Als Regine in die Küche ging, um Milch zu holen, fragte Marie ihren Onkel: „Kennst du jemanden, der etwas über Träume weiß?“

„Nein, warum?“

„Schule“, log Marie, „das ist eine Aufgabe für die Schule.“

„Bis wann brauchst du es denn?“

„So schnell wie möglich.“

„Morgen habe ich Frühdienst.
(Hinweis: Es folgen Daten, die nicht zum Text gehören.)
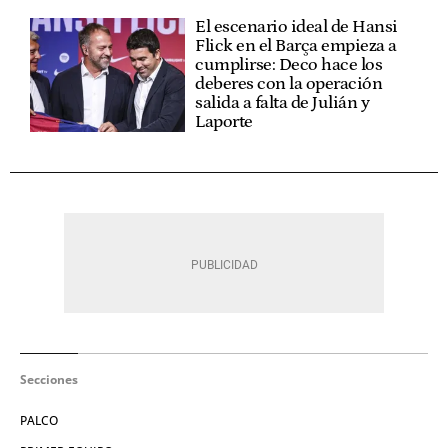
El escenario ideal de Hansi
Flick en el Barça empieza a
cumplirse: Deco hace los
deberes con la operación
salida a falta de Julián y
Laporte
Secciones
PALCO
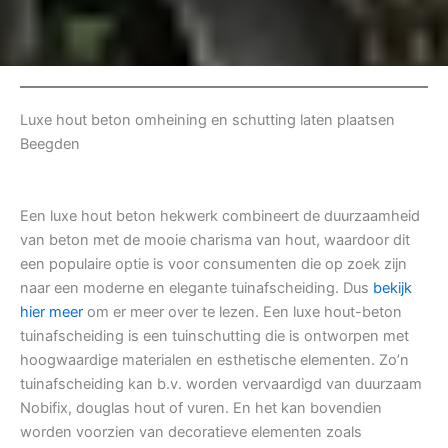
Luxe hout beton omheining en schutting laten plaatsen
Beegden
Een luxe hout beton hekwerk combineert de duurzaamheid
van beton met de mooie charisma van hout, waardoor dit
een populaire optie is voor consumenten die op zoek zijn
naar een moderne en elegante tuinafscheiding. Dus
bekijk
hier meer
om er meer over te lezen. Een luxe hout-beton
tuinafscheiding is een tuinschutting die is ontworpen met
hoogwaardige materialen en esthetische elementen. Zo’n
tuinafscheiding kan b.v. worden vervaardigd van duurzaam
Nobifix, douglas hout of vuren. En het kan bovendien
worden voorzien van decoratieve elementen zoals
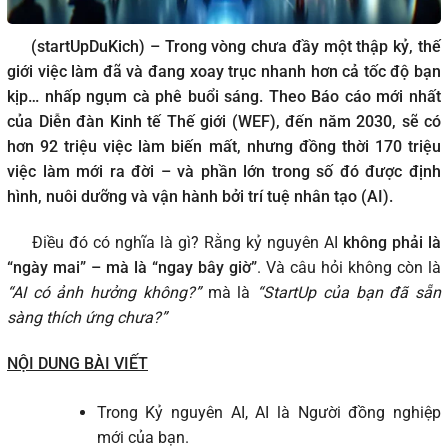
(startUpDuKich) – Trong vòng chưa đầy một thập kỷ, thế
giới việc làm đã và đang xoay trục nhanh hơn cả tốc độ bạn
kịp… nhấp ngụm cà phê buổi sáng. Theo Báo cáo mới nhất
của Diễn đàn Kinh tế Thế giới (WEF), đến năm 2030, sẽ có
hơn 92 triệu việc làm biến mất, nhưng đồng thời 170 triệu
việc làm mới ra đời – và phần lớn trong số đó được định
hình, nuôi dưỡng và vận hành bởi trí tuệ nhân tạo (AI).
Điều đó có nghĩa là gì? Rằng kỷ nguyên AI
không phải là
“ngày mai” – mà là “ngay bây giờ”
. Và câu hỏi không còn là
“AI có ảnh hưởng không?”
mà là
“StartUp của bạn đã sẵn
sàng thích ứng chưa?”
NỘI DUNG BÀI VIẾT
Trong Kỷ nguyên AI, AI là Người đồng nghiệp
mới của bạn.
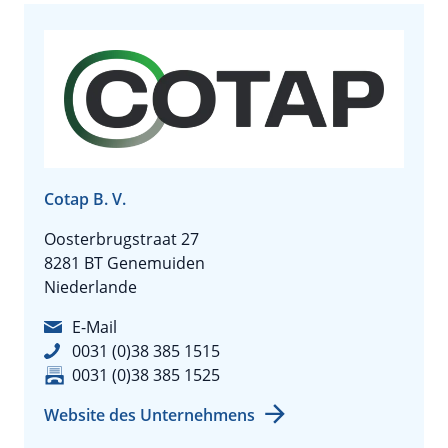
Cotap B. V.
Oosterbrugstraat 27
8281 BT Genemuiden
Niederlande
E-Mail
0031 (0)38 385 1515
0031 (0)38 385 1525
Website des Unternehmens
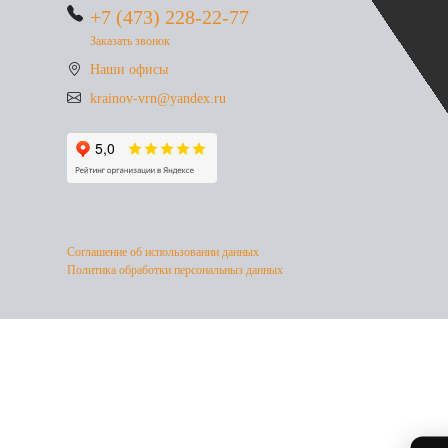
+7 (473) 228-22-77
Заказать звонок
Наши офисы
krainov-vrn@yandex.ru
Соглашение об использовании данных
Политика обработки персональныз данных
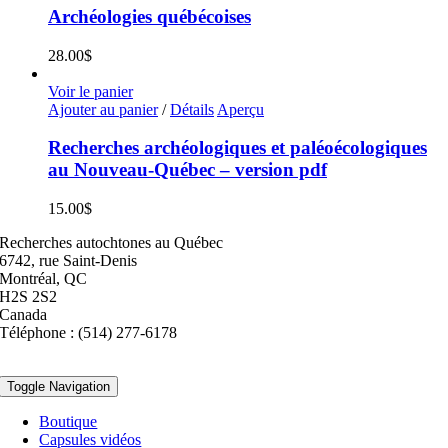
Archéologies québécoises
28.00
$
Voir le panier
Ajouter au panier
/
Détails
Aperçu
Recherches archéologiques et paléoécologiques
au Nouveau-Québec – version pdf
15.00
$
Recherches autochtones au Québec
6742, rue Saint-Denis
Montréal, QC
H2S 2S2
Canada
Téléphone : (514) 277-6178
Toggle Navigation
Boutique
Capsules vidéos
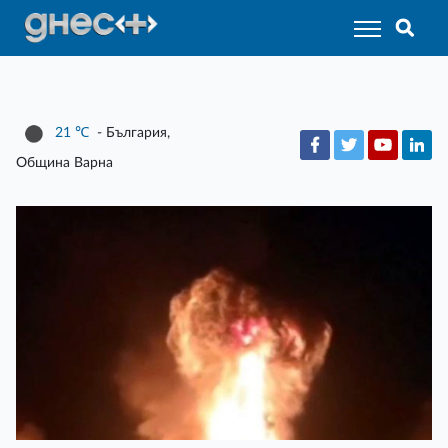
21
℃
- България,
Община Варна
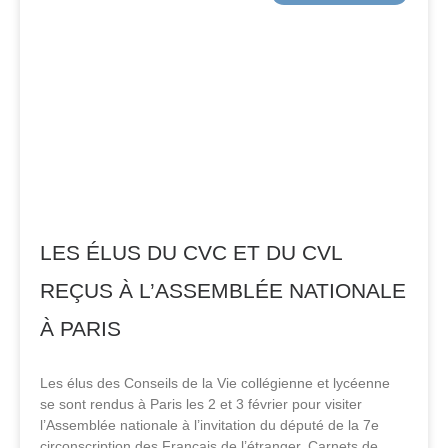
LES ÉLUS DU CVC ET DU CVL
REÇUS À L’ASSEMBLÉE NATIONALE
À PARIS
Les élus des Conseils de la Vie collégienne et lycéenne
se sont rendus à Paris les 2 et 3 février pour visiter
l’Assemblée nationale à l’invitation du député de la 7e
circonscription des Français de l’étranger. Carnets de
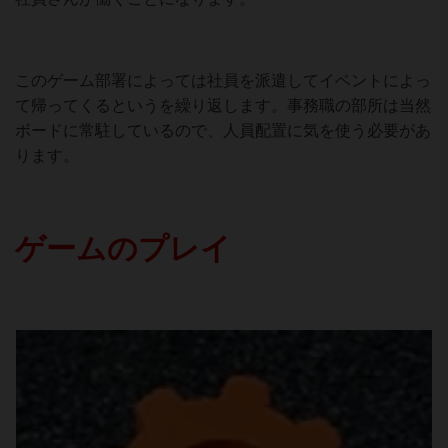
このゲーム部署によっては社員を派遣してイベントによっ
て帰ってくるというを繰り返します。事務職の部所は当然
ボードに常駐しているので、人員配置に気を使う必要があ
ります。
ゲームのプレイ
Ruf mich bis mittags um zwölf an, dann sage ich dir, wer der größte Traumspezialist der Stadt ist.“

So war Onkel Paul: Er stellte nicht tausend Fragen, suchte nicht tausend Ausflüchte, er lächelte kurz und dann tat er, was getan werden musste. Deshalb liebte Marie ihn so sehr.

Als er gegangen war, trugen Marie und Regine das Geschirr aus dem Garten in die Küche, ohne ein Wort miteinander zu sprechen. Als sie aber das Geschirr abgestellt hatte, nahm Regine Marie in den Arm und sagte, sie wären alle im Moment ein bisschen durcheinander, dann küsste sie Marie auf die Stirn. Marie umarmte ihre Mutter und hielt sie fest. Dann ging sie in ihr Zimmer, ließ sich aufs Bett fallen und schlief sofort ein.